La pratica non crea potere, lo risveglia. La Coscienza è il vero maestro.
Yìshí come cuore del Zhineng Qigong
Nel Zhineng Qigong la forma è secondaria; l’essenza è l’uso della Coscienza.
Yìshí: aumenta o disperde la forza vitale, modifica la risposta del corpo agli stimoli, interagisce con il Campo di Qi, influenza l’evoluzione della malattia, può generare trasformazioni nella materia.
Allenare Yìshí significa allenare la qualità dell’attenzione, la chiarezza dell’intenzione e la stabilità interiore. Non è una pratica limitata ai momenti di esercizio formale: ogni parola, ogni gesto, ogni pensiero può diventare pratica.

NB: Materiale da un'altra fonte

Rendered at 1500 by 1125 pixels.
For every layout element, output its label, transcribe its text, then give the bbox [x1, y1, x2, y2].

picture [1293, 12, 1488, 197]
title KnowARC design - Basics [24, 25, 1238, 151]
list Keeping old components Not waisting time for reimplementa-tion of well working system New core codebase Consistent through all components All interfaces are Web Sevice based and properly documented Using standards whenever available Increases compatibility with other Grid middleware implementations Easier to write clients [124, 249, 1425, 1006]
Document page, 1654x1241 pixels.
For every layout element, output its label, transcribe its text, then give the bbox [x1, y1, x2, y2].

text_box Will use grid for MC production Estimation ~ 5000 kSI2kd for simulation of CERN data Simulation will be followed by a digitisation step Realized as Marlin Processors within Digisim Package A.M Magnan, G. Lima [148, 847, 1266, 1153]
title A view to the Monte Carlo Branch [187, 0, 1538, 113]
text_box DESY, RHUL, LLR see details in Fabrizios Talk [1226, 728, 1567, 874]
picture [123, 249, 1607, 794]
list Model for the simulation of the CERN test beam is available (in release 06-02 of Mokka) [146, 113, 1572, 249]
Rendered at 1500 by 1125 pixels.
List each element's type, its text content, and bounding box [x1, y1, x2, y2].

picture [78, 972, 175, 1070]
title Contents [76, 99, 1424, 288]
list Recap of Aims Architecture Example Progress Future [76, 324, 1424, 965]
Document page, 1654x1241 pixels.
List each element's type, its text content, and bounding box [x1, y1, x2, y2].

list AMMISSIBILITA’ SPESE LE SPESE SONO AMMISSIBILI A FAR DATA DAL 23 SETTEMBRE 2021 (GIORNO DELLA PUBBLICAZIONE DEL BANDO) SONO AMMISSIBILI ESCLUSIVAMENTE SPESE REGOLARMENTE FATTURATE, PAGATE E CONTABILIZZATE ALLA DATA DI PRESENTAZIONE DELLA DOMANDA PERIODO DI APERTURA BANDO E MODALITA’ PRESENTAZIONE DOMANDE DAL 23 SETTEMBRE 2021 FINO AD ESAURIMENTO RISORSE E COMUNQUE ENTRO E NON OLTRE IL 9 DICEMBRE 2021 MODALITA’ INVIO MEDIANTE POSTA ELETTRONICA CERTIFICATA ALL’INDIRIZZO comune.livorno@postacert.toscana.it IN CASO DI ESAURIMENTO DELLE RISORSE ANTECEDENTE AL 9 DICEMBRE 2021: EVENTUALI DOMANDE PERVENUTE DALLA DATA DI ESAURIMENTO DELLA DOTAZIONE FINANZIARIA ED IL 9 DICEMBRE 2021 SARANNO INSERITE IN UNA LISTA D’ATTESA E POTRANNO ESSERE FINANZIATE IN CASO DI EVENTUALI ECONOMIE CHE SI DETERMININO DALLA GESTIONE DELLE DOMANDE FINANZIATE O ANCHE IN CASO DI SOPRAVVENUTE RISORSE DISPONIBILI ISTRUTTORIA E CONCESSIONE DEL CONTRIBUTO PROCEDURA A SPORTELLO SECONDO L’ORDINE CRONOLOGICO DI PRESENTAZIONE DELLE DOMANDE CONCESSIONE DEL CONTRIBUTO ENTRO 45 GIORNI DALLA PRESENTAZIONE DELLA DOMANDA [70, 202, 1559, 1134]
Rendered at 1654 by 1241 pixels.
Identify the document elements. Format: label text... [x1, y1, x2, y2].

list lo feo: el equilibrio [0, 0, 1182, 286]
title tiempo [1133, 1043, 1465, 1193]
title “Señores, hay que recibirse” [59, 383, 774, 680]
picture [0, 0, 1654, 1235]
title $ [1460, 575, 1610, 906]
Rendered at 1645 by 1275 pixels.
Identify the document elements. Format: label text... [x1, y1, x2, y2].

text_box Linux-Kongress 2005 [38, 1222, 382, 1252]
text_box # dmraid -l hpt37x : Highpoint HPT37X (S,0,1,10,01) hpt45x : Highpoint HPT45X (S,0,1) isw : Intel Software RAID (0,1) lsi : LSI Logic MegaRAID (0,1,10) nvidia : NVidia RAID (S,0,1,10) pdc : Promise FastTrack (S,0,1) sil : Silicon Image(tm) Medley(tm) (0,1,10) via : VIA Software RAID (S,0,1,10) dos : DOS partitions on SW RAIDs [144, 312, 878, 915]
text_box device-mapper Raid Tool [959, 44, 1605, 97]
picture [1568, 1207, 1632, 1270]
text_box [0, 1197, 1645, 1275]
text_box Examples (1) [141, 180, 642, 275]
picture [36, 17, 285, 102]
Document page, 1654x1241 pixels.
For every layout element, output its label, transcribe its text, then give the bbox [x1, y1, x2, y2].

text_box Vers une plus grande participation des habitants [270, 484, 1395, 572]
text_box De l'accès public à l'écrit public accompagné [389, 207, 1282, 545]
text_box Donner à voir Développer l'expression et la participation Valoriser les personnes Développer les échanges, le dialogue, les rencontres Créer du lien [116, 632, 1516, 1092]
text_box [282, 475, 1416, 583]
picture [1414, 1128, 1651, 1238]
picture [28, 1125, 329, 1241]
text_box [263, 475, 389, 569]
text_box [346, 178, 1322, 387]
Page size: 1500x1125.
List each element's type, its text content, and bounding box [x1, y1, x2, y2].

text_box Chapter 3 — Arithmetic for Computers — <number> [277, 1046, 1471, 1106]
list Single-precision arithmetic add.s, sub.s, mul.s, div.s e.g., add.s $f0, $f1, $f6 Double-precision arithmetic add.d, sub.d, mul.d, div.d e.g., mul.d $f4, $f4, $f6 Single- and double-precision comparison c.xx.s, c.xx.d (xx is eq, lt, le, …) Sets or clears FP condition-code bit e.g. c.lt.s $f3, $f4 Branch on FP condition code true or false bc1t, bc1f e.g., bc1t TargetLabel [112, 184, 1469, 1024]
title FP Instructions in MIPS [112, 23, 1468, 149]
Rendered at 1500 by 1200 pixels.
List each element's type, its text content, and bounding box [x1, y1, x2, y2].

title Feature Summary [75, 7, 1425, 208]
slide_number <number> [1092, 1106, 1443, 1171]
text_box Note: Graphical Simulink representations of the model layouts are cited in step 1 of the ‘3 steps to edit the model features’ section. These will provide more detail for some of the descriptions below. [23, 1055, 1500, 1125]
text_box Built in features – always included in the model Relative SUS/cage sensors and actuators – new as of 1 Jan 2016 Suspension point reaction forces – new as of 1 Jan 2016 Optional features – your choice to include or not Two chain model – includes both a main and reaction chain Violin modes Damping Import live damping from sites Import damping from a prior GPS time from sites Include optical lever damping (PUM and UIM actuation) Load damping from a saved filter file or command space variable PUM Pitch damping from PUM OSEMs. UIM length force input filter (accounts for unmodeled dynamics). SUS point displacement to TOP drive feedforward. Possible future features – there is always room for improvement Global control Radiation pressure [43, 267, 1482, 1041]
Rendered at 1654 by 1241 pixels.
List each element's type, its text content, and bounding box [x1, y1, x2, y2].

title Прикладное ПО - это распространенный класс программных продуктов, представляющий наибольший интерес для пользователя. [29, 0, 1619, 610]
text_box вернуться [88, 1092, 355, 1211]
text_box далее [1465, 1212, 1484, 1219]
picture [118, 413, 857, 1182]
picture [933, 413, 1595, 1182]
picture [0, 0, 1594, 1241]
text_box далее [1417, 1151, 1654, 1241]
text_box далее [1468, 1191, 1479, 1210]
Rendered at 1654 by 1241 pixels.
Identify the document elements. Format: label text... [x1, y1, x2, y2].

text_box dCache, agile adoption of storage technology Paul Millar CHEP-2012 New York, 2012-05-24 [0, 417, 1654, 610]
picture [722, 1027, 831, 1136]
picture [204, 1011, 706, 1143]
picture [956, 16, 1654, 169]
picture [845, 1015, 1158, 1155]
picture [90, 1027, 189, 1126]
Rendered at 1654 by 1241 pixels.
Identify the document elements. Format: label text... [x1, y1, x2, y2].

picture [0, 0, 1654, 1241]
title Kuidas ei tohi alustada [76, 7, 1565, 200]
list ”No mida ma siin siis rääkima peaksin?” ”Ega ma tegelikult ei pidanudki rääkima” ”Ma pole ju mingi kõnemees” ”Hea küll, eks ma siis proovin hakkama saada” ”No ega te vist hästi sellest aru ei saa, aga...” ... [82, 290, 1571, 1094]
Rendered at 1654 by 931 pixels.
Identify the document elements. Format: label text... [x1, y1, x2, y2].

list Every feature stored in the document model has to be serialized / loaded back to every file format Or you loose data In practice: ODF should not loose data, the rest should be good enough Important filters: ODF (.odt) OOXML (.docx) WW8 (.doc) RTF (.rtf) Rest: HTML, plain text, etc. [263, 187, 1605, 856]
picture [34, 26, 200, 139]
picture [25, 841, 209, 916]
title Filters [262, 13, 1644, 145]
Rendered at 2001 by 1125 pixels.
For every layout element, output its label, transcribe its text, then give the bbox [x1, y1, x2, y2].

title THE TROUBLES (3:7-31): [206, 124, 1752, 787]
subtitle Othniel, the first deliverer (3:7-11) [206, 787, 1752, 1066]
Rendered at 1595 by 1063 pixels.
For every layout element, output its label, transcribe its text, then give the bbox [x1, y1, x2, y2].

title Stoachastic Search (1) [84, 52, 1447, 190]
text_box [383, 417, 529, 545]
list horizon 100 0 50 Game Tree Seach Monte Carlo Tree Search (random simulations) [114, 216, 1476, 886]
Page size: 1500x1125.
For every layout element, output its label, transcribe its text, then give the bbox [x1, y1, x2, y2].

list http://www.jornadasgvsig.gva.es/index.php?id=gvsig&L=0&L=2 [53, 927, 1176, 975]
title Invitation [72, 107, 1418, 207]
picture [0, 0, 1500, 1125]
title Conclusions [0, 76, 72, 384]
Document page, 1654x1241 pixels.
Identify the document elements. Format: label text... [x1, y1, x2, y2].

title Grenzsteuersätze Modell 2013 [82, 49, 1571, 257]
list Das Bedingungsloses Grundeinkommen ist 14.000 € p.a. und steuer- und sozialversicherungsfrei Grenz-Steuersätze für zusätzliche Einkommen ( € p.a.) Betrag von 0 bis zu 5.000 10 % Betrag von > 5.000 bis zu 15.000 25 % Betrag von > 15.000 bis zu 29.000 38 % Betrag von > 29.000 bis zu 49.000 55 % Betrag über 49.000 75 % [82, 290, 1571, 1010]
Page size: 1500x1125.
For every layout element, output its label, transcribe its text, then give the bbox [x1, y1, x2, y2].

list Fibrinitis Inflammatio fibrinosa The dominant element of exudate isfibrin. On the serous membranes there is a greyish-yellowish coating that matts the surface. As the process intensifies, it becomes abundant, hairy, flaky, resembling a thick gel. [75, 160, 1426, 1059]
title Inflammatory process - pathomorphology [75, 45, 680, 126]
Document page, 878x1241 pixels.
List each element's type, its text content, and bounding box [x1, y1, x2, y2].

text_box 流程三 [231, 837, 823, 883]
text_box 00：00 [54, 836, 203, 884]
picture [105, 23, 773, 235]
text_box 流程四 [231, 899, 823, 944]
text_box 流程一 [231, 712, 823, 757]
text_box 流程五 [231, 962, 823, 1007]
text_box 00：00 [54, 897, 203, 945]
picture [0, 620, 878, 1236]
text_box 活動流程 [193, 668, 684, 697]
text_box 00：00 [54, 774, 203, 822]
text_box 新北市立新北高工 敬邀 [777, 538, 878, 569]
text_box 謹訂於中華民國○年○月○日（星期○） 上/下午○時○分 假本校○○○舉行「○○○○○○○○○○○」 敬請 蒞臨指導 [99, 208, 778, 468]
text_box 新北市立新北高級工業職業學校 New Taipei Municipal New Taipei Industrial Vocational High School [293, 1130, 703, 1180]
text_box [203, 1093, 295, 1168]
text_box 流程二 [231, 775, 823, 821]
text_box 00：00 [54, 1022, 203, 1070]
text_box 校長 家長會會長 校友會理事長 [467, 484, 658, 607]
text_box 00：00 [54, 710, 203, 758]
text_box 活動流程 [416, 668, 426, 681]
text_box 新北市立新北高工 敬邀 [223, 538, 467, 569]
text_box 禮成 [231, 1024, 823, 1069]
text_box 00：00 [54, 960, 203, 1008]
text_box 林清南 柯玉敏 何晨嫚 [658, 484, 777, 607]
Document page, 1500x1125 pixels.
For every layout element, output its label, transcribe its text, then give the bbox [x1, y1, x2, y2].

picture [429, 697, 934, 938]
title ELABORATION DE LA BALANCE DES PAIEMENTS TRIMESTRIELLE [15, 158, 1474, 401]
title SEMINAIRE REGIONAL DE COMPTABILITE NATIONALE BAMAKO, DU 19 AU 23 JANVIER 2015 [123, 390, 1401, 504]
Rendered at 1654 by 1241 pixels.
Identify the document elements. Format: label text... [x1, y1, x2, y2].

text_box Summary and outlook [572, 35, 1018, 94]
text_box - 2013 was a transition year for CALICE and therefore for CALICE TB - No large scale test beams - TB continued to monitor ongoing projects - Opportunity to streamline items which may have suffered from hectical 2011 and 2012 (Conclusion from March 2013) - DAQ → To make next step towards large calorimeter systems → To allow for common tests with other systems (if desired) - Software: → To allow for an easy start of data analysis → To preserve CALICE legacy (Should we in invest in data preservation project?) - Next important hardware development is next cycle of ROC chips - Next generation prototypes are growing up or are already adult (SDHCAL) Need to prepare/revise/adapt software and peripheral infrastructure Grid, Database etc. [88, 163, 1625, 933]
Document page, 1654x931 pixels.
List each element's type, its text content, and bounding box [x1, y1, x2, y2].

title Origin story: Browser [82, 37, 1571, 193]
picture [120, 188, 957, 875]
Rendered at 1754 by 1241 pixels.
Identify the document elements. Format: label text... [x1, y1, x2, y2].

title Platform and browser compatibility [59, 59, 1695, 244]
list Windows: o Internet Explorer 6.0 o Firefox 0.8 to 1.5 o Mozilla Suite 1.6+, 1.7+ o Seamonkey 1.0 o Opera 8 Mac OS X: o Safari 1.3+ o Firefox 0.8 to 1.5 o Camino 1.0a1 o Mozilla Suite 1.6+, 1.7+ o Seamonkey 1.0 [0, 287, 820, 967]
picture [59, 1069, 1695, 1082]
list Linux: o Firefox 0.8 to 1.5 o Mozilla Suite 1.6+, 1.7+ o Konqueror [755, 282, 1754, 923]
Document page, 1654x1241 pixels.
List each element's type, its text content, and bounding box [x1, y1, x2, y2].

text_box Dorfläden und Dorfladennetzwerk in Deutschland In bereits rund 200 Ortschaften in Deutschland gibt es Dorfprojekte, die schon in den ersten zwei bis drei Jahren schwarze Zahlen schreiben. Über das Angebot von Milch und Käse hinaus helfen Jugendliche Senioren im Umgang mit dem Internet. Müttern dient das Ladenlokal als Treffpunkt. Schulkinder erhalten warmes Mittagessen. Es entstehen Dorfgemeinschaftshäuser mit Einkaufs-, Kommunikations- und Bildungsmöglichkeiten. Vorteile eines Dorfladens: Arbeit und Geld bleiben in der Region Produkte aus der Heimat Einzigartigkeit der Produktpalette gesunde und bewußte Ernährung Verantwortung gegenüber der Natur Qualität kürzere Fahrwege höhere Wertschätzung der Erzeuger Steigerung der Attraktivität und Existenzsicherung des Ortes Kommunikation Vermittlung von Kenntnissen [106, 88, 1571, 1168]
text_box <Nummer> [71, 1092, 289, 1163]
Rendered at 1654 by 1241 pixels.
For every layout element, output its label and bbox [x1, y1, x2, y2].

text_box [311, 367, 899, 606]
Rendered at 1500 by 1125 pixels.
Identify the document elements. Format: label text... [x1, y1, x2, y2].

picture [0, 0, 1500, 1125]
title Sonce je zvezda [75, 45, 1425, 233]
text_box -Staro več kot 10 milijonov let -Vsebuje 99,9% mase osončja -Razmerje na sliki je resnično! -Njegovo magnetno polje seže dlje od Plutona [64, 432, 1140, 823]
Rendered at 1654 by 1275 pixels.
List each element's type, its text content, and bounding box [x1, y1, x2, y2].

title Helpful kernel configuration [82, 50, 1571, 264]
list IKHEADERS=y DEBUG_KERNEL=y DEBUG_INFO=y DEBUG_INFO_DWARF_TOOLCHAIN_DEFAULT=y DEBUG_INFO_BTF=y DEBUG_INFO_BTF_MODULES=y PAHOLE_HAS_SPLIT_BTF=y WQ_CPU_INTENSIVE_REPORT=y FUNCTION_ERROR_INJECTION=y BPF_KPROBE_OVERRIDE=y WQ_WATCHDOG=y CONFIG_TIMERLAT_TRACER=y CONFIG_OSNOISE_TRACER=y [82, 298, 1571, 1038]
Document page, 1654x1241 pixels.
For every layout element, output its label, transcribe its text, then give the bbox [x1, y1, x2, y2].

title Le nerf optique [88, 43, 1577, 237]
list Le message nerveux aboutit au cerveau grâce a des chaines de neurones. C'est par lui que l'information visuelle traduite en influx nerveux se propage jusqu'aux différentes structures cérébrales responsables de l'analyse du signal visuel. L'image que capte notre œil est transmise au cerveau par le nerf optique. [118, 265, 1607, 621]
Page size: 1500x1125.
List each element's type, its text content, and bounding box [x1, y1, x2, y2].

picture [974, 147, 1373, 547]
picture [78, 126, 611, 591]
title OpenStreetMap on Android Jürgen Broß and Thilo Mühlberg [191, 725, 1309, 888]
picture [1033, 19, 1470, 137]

In questo senso, lo Zhineng Qigong propone una visione radicale: la salute e lo sviluppo umano non dipendono solo da fattori esterni, ma dalla capacità di utilizzare consapevolmente la propria Coscienza. E il primo passo è semplice quanto profondo: essere presenti, dirigere l’intenzione, e imparare a usare Yìshí.
Quando impari a dirigere la tua Coscienza, smetti di cercare fuori ciò che è già dentro di te: ed è lì che inizia la vera trasformazione.